Return each line of the records with nothing changed, pictures excepted.

>>>>>

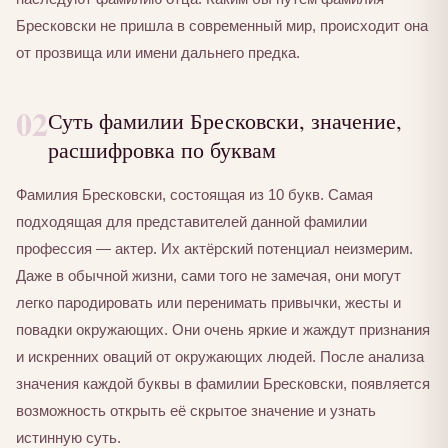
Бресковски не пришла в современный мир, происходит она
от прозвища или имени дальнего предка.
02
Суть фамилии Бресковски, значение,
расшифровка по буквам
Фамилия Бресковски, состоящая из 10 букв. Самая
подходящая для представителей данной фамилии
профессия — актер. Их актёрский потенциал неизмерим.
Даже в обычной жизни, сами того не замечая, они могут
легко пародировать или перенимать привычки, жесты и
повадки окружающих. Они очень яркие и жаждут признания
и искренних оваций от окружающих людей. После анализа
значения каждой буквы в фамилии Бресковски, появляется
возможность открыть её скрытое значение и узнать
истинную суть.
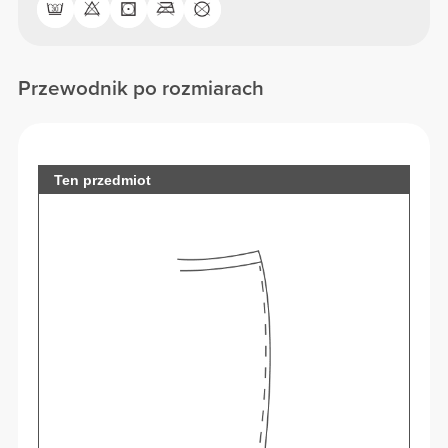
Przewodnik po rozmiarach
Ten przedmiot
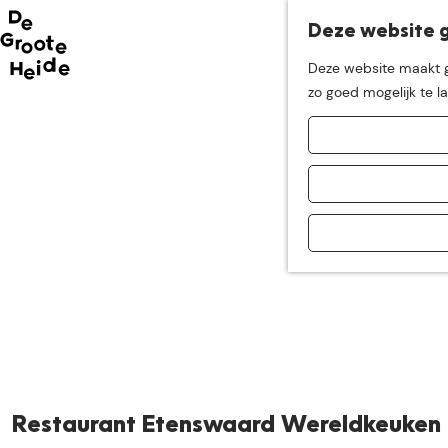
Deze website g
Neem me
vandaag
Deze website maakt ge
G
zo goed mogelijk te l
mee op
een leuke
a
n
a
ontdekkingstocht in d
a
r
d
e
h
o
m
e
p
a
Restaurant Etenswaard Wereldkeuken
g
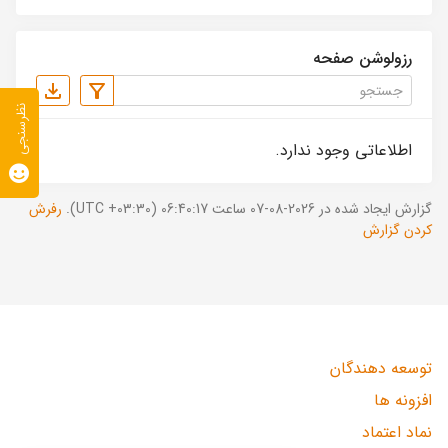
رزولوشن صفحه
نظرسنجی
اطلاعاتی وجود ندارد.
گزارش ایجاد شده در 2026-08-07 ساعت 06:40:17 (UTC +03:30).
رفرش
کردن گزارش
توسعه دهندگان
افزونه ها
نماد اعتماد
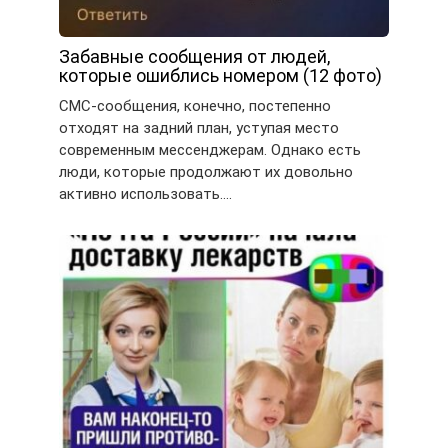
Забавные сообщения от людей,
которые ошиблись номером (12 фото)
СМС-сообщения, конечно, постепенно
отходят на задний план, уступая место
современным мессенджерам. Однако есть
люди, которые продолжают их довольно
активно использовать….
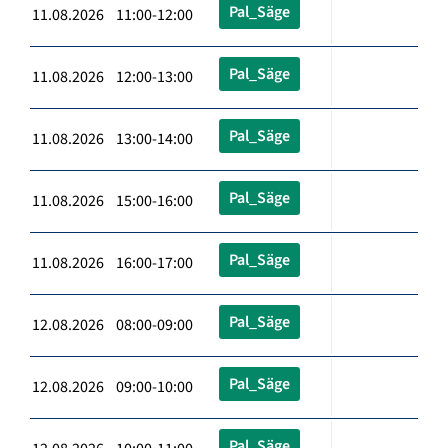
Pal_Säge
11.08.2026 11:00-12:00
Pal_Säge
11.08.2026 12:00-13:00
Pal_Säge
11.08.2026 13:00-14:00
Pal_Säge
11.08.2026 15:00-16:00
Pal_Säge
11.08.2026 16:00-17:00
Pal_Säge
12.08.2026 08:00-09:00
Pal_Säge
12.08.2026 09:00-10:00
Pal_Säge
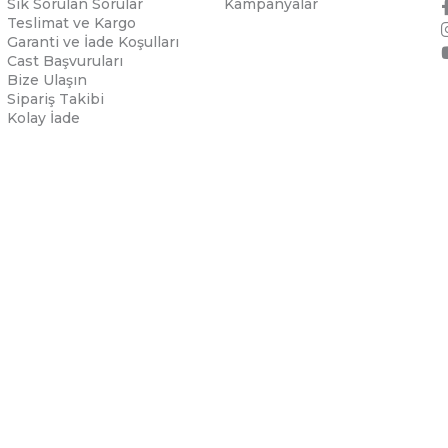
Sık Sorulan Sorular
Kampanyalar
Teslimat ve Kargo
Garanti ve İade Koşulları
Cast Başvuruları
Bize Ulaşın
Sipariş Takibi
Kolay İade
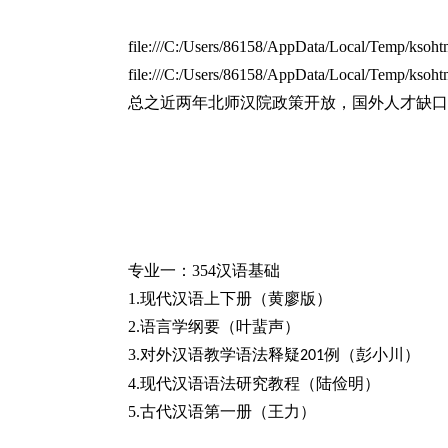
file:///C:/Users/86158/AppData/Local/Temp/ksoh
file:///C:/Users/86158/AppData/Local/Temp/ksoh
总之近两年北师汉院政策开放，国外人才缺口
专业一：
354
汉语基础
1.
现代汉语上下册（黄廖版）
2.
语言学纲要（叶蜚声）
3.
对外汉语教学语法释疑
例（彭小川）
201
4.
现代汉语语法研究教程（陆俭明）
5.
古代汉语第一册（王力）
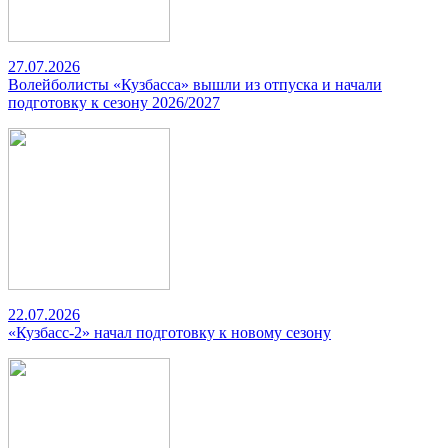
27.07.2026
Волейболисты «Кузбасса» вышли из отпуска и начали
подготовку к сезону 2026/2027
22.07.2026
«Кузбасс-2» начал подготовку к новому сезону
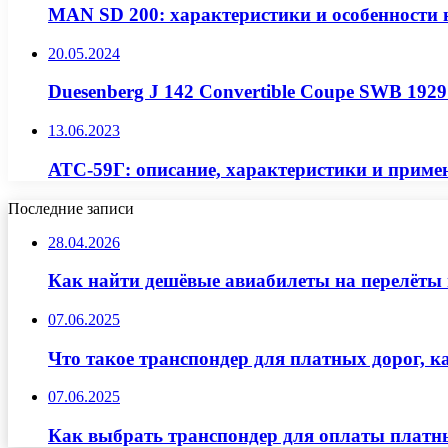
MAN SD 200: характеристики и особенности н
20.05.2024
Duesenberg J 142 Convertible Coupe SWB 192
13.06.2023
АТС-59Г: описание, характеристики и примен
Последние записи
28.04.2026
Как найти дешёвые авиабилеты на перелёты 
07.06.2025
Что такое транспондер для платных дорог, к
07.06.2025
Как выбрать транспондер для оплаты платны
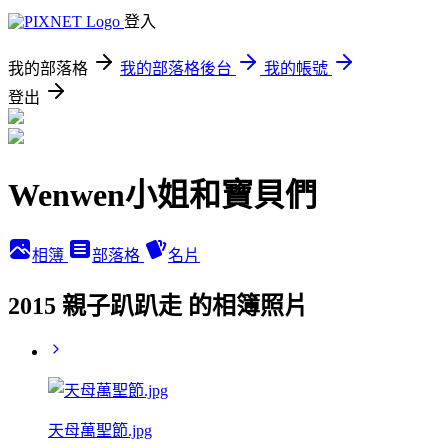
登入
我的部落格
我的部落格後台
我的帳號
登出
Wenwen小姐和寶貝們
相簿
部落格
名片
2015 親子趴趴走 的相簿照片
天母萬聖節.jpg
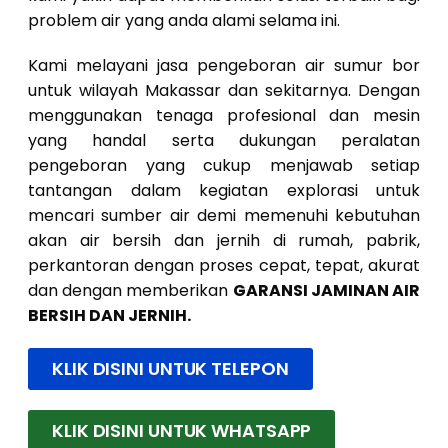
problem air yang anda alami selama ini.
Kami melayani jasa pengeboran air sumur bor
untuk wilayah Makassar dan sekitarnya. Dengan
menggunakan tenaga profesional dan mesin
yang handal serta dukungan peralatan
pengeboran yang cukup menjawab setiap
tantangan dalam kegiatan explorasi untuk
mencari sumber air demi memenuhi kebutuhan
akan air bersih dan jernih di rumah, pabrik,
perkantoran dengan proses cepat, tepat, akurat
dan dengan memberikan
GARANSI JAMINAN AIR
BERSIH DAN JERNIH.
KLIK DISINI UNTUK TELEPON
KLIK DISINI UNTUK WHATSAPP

<<<<<

Finished exercise
Бресковски не пришла в современный мир, происходит она
от прозвища или имени дальнего предка.
02
Суть фамилии Бресковски, значение,
расшифровка по буквам
Фамилия Бресковски, состоящая из 10 букв. Самая
подходящая для представителей данной фамилии
профессия — актер. Их актёрский потенциал неизмерим.
Даже в обычной жизни, сами того не замечая, они могут
легко пародировать или перенимать привычки, жесты и
повадки окружающих. Они очень яркие и жаждут признания
и искренних оваций от окружающих людей. После анализа
значения каждой буквы в фамилии Бресковски, появляется
возможность открыть её скрытое значение и узнать
истинную суть.
Przewodnik po rozmiarach
Ten przedmiot
Deze website g
Neem me
vandaag
Deze website maakt ge
G
zo goed mogelijk te l
mee op
een leuke
a
n
a
ontdekkingstocht in d
a
r
d
e
h
o
m
e
p
a
Restaurant Etenswaard Wereldkeuken
g
رزولوشن صفحه
نظرسنجی
اطلاعاتی وجود ندارد.
گزارش ایجاد شده در 2026-08-07 ساعت 06:40:17 (UTC +03:30).
رفرش
کردن گزارش
توسعه دهندگان
افزونه ها
نماد اعتماد
Забавные сообщения от людей,
которые ошиблись номером (12 фото)
СМС-сообщения, конечно, постепенно
отходят на задний план, уступая место
современным мессенджерам. Однако есть
люди, которые продолжают их довольно
активно использовать….
Pal_Säge
11.08.2026 11:00-12:00
Pal_Säge
11.08.2026 12:00-13:00
Pal_Säge
11.08.2026 13:00-14:00
Pal_Säge
11.08.2026 15:00-16:00
Pal_Säge
11.08.2026 16:00-17:00
Pal_Säge
12.08.2026 08:00-09:00
Pal_Säge
12.08.2026 09:00-10:00
Pal_Säge
Sık Sorulan Sorular
Kampanyalar
Teslimat ve Kargo
Garanti ve İade Koşulları
Cast Başvuruları
Bize Ulaşın
Sipariş Takibi
Kolay İade
file:///C:/Users/86158/AppData/Local/Temp/ksoh
file:///C:/Users/86158/AppData/Local/Temp/ksoh
总之近两年北师汉院政策开放，国外人才缺口
专业一：
354
汉语基础
1.
现代汉语上下册（黄廖版）
2.
语言学纲要（叶蜚声）
3.
对外汉语教学语法释疑
例（彭小川）
201
4.
现代汉语语法研究教程（陆俭明）
5.
古代汉语第一册（王力）
27.07.2026
Волейболисты «Кузбасса» вышли из отпуска и начали
подготовку к сезону 2026/2027
22.07.2026
«Кузбасс-2» начал подготовку к новому сезону
MAN SD 200: характеристики и особенности н
20.05.2024
Duesenberg J 142 Convertible Coupe SWB 192
13.06.2023
АТС-59Г: описание, характеристики и примен
Последние записи
28.04.2026
Как найти дешёвые авиабилеты на перелёты 
07.06.2025
Что такое транспондер для платных дорог, к
07.06.2025
Как выбрать транспондер для оплаты платны
登入
我的部落格
我的部落格後台
我的帳號
登出
Wenwen小姐和寶貝們
相簿
部落格
名片
2015 親子趴趴走 的相簿照片
天母萬聖節.jpg
problem air yang anda alami selama ini.
Kami melayani jasa pengeboran air sumur bor
untuk wilayah Makassar dan sekitarnya. Dengan
menggunakan tenaga profesional dan mesin
yang handal serta dukungan peralatan
pengeboran yang cukup menjawab setiap
tantangan dalam kegiatan explorasi untuk
mencari sumber air demi memenuhi kebutuhan
akan air bersih dan jernih di rumah, pabrik,
perkantoran dengan proses cepat, tepat, akurat
dan dengan memberikan
GARANSI JAMINAN AIR
BERSIH DAN JERNIH.
KLIK DISINI UNTUK TELEPON
KLIK DISINI UNTUK WHATSAPP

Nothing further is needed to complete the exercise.